**PROBLEM TO SOLVE**
Copy each line below exactly as it appears. Pictures are to be omitted.

[Per-instance keypoint data]
[Start of section]

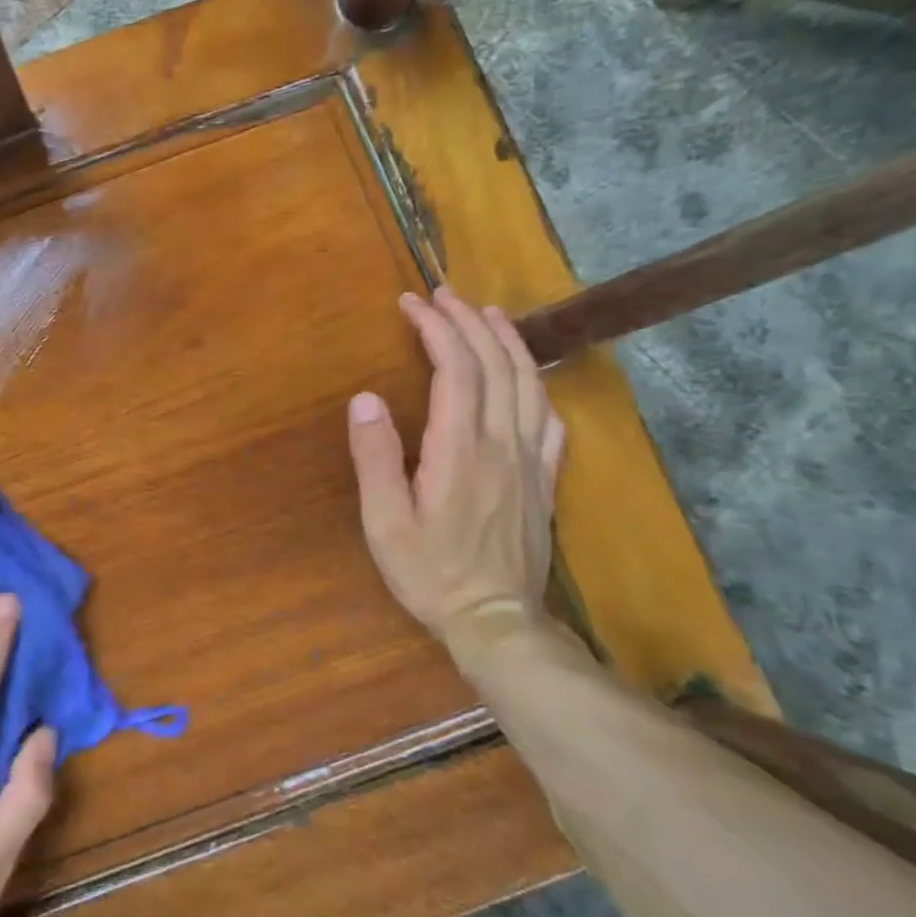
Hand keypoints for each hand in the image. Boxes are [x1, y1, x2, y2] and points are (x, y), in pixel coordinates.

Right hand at [346, 290, 565, 666]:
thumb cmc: (430, 571)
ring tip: (487, 313)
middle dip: (467, 322)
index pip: (456, 370)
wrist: (496, 620)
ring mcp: (530, 460)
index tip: (411, 305)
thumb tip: (365, 398)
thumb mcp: (384, 521)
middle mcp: (501, 444)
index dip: (436, 329)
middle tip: (442, 296)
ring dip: (507, 342)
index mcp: (460, 450)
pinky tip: (528, 375)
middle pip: (494, 366)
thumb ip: (375, 457)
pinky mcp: (544, 479)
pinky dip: (538, 384)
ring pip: (528, 384)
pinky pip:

[End of section]

**OUTPUT FOR THIS TASK**
Hand keypoints for each hand in the image. Boxes are [x1, y1, x2, y2] and points are (x, y), in pixel coordinates.

Right hand at [346, 290, 565, 666]:
thumb cmc: (430, 571)
ring tip: (487, 313)
middle dip: (467, 322)
index pip: (456, 370)
wrist: (496, 620)
ring mcp: (530, 460)
index tip: (411, 305)
thumb tip: (365, 398)
thumb mcp: (384, 521)
middle mcp: (501, 444)
index dip: (436, 329)
middle tip: (442, 296)
ring dip: (507, 342)
index mcp: (460, 450)
pinky tip: (528, 375)
middle pip: (494, 366)
thumb ip: (375, 457)
pinky mcp: (544, 479)
pinky dip: (538, 384)
ring pip: (528, 384)
pinky pip:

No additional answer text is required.